Стюардесса с гербом Города на наколке и с девизом “Лучше умереть здоровым, чем жить больным” — красными буквами на зеленом переднике — принесла виски Тимоти и водки мне. Тимоти отхлебнул виски, удовлетворенно произнес “Дикая утка!” и объяснил, что дело, по которому он едет в Город, довольно глупое, но требует если не дипломатического такта, то какого-то минимума филологических познаний.

Три года назад в Лондоне было подписано соглашение (какое — неважно) с Городом, каковое тогда же было ратифицировано Советом Города. Две недели назад оно дошло наконец до Совета Старейшин (нечто вроде нашей Палаты лордов) и тут — стоп. Старейшины категорически отказались не только данное соглашение утвердить, но даже начать его обсуждать. Оказалось, что текст соглашения на языке Города, то есть керском, содержит две фразы, смысл которых ни один из Старейшин не мог понять.

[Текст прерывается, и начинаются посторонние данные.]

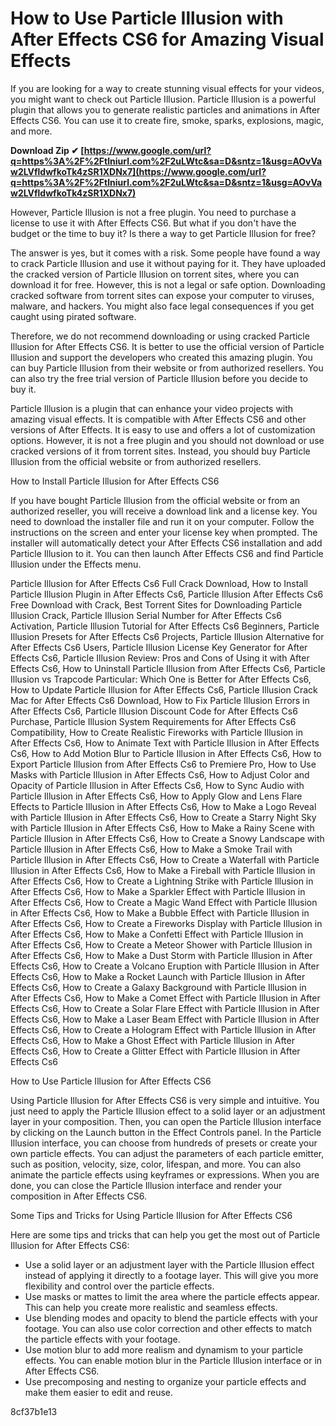 # How to Use Particle Illusion with After Effects CS6 for Amazing Visual Effects
 
If you are looking for a way to create stunning visual effects for your videos, you might want to check out Particle Illusion. Particle Illusion is a powerful plugin that allows you to generate realistic particles and animations in After Effects CS6. You can use it to create fire, smoke, sparks, explosions, magic, and more.
 
**Download Zip ✔ [https://www.google.com/url?q=https%3A%2F%2Ftlniurl.com%2F2uLWtc&sa=D&sntz=1&usg=AOvVaw2LVfldwfkoTk4zSR1XDNx7](https://www.google.com/url?q=https%3A%2F%2Ftlniurl.com%2F2uLWtc&sa=D&sntz=1&usg=AOvVaw2LVfldwfkoTk4zSR1XDNx7)**


 
However, Particle Illusion is not a free plugin. You need to purchase a license to use it with After Effects CS6. But what if you don't have the budget or the time to buy it? Is there a way to get Particle Illusion for free?
 
The answer is yes, but it comes with a risk. Some people have found a way to crack Particle Illusion and use it without paying for it. They have uploaded the cracked version of Particle Illusion on torrent sites, where you can download it for free. However, this is not a legal or safe option. Downloading cracked software from torrent sites can expose your computer to viruses, malware, and hackers. You might also face legal consequences if you get caught using pirated software.
 
Therefore, we do not recommend downloading or using cracked Particle Illusion for After Effects CS6. It is better to use the official version of Particle Illusion and support the developers who created this amazing plugin. You can buy Particle Illusion from their website or from authorized resellers. You can also try the free trial version of Particle Illusion before you decide to buy it.
 
Particle Illusion is a plugin that can enhance your video projects with amazing visual effects. It is compatible with After Effects CS6 and other versions of After Effects. It is easy to use and offers a lot of customization options. However, it is not a free plugin and you should not download or use cracked versions of it from torrent sites. Instead, you should buy Particle Illusion from the official website or from authorized resellers.
  
How to Install Particle Illusion for After Effects CS6
 
If you have bought Particle Illusion from the official website or from an authorized reseller, you will receive a download link and a license key. You need to download the installer file and run it on your computer. Follow the instructions on the screen and enter your license key when prompted. The installer will automatically detect your After Effects CS6 installation and add Particle Illusion to it. You can then launch After Effects CS6 and find Particle Illusion under the Effects menu.
 
Particle Illusion for After Effects Cs6 Full Crack Download,  How to Install Particle Illusion Plugin in After Effects Cs6,  Particle Illusion After Effects Cs6 Free Download with Crack,  Best Torrent Sites for Downloading Particle Illusion Crack,  Particle Illusion Serial Number for After Effects Cs6 Activation,  Particle Illusion Tutorial for After Effects Cs6 Beginners,  Particle Illusion Presets for After Effects Cs6 Projects,  Particle Illusion Alternative for After Effects Cs6 Users,  Particle Illusion License Key Generator for After Effects Cs6,  Particle Illusion Review: Pros and Cons of Using it with After Effects Cs6,  How to Uninstall Particle Illusion from After Effects Cs6,  Particle Illusion vs Trapcode Particular: Which One is Better for After Effects Cs6,  How to Update Particle Illusion for After Effects Cs6,  Particle Illusion Crack Mac for After Effects Cs6 Download,  How to Fix Particle Illusion Errors in After Effects Cs6,  Particle Illusion Discount Code for After Effects Cs6 Purchase,  Particle Illusion System Requirements for After Effects Cs6 Compatibility,  How to Create Realistic Fireworks with Particle Illusion in After Effects Cs6,  How to Animate Text with Particle Illusion in After Effects Cs6,  How to Add Motion Blur to Particle Illusion in After Effects Cs6,  How to Export Particle Illusion from After Effects Cs6 to Premiere Pro,  How to Use Masks with Particle Illusion in After Effects Cs6,  How to Adjust Color and Opacity of Particle Illusion in After Effects Cs6,  How to Sync Audio with Particle Illusion in After Effects Cs6,  How to Apply Glow and Lens Flare Effects to Particle Illusion in After Effects Cs6,  How to Make a Logo Reveal with Particle Illusion in After Effects Cs6,  How to Create a Starry Night Sky with Particle Illusion in After Effects Cs6,  How to Make a Rainy Scene with Particle Illusion in After Effects Cs6,  How to Create a Snowy Landscape with Particle Illusion in After Effects Cs6,  How to Make a Smoke Trail with Particle Illusion in After Effects Cs6,  How to Create a Waterfall with Particle Illusion in After Effects Cs6,  How to Make a Fireball with Particle Illusion in After Effects Cs6,  How to Create a Lightning Strike with Particle Illusion in After Effects Cs6,  How to Make a Sparkler Effect with Particle Illusion in After Effects Cs6,  How to Create a Magic Wand Effect with Particle Illusion in After Effects Cs6,  How to Make a Bubble Effect with Particle Illusion in After Effects Cs6,  How to Create a Fireworks Display with Particle Illusion in After Effects Cs6,  How to Make a Confetti Effect with Particle Illusion in After Effects Cs6,  How to Create a Meteor Shower with Particle Illusion in After Effects Cs6,  How to Make a Dust Storm with Particle Illusion in After Effects Cs6,  How to Create a Volcano Eruption with Particle Illusion in After Effects Cs6,  How to Make a Rocket Launch with Particle Illusion in After Effects Cs6,  How to Create a Galaxy Background with Particle Illusion in After Effects Cs6,  How to Make a Comet Effect with Particle Illusion in After Effects Cs6,  How to Create a Solar Flare Effect with Particle Illusion in After Effects Cs6,  How to Make a Laser Beam Effect with Particle Illusion in After Effects Cs6,  How to Create a Hologram Effect with Particle Illusion in After Effects Cs6,  How to Make a Ghost Effect with Particle Illusion in After Effects Cs6,  How to Create a Glitter Effect with Particle Illusion in After Effects Cs6
 
How to Use Particle Illusion for After Effects CS6
 
Using Particle Illusion for After Effects CS6 is very simple and intuitive. You just need to apply the Particle Illusion effect to a solid layer or an adjustment layer in your composition. Then, you can open the Particle Illusion interface by clicking on the Launch button in the Effect Controls panel. In the Particle Illusion interface, you can choose from hundreds of presets or create your own particle effects. You can adjust the parameters of each particle emitter, such as position, velocity, size, color, lifespan, and more. You can also animate the particle effects using keyframes or expressions. When you are done, you can close the Particle Illusion interface and render your composition in After Effects CS6.
 
Some Tips and Tricks for Using Particle Illusion for After Effects CS6
 
Here are some tips and tricks that can help you get the most out of Particle Illusion for After Effects CS6:
 
- Use a solid layer or an adjustment layer with the Particle Illusion effect instead of applying it directly to a footage layer. This will give you more flexibility and control over the particle effects.
- Use masks or mattes to limit the area where the particle effects appear. This can help you create more realistic and seamless effects.
- Use blending modes and opacity to blend the particle effects with your footage. You can also use color correction and other effects to match the particle effects with your footage.
- Use motion blur to add more realism and dynamism to your particle effects. You can enable motion blur in the Particle Illusion interface or in After Effects CS6.
- Use precomposing and nesting to organize your particle effects and make them easier to edit and reuse.

 8cf37b1e13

“Кретины, им, видите ли, еще и понимать надо!” — “Но что может быть проще? — прервал его я.— Возьми английский экземпляр соглашения и на его основании объясни керским педантам смысл этих двух фраз на их родном языке, если, конечно, он там есть”. — “Да в том-то и дело, что и в английском тексте эти фразы не имеют никакого смысла, да и не могут его иметь,— терпеливо продолжал объяснять Тимоти.— Они, знаешь, что-то вроде, ну скажем, для примера: “В случае же обстоятельств, не предусмотренных или не могущих быть полностью предусмотренными предшествующими параграфами данного соглашения, обе обязующиеся стороны могут вернуться к рассмотрению возможности изменения вышеназванных параграфов, коль скоро это будет оправдано изменениями в вышеназванных обстоятельствах”. Понял, да? Так вот, когда стали переводить эту абракадабру на керский, то оказалось, что в нем вообще отсутствуют условные и сослагательные формы глаголов. Понял? Они, дураки, прочли и решили, что любое изменение обстоятельств в будущем будет автоматически менять условия договора и так далее. Теперь я должен им объяснить, что в английском тексте это — всего лишь условная формула, которая не может быть переведена на керский буквально. Дело, конечно, весьма осложняется тем, что керский — даже в его нынешнем модернизированном виде — остается безнадежно архаическим языком. Гипотезы, объясняющие его архаизм на основе протоиндоевропейских дериваций, — чушь. Последняя гипотеза, выдвинутая двумя венгерскими, конечно, лингвистами об урало-алтайском происхождении керского и его связях с шумерским,— чушь такая, что читать стыдно. Все же большинство исторических лингвистов склоняется к гипотезе, что древнейшие обитатели Города, керы, около трех тысяч лет назад пришли с низовьев Дуная и что позднее победившие их леды через три поколения забыли свой язык и приняли язык побежденных. Опять — чушь! Английский язык сохранил до наших дней тысячи слов, принесенных победителями-норманнами, а древний керский — почти ничего из ледского!”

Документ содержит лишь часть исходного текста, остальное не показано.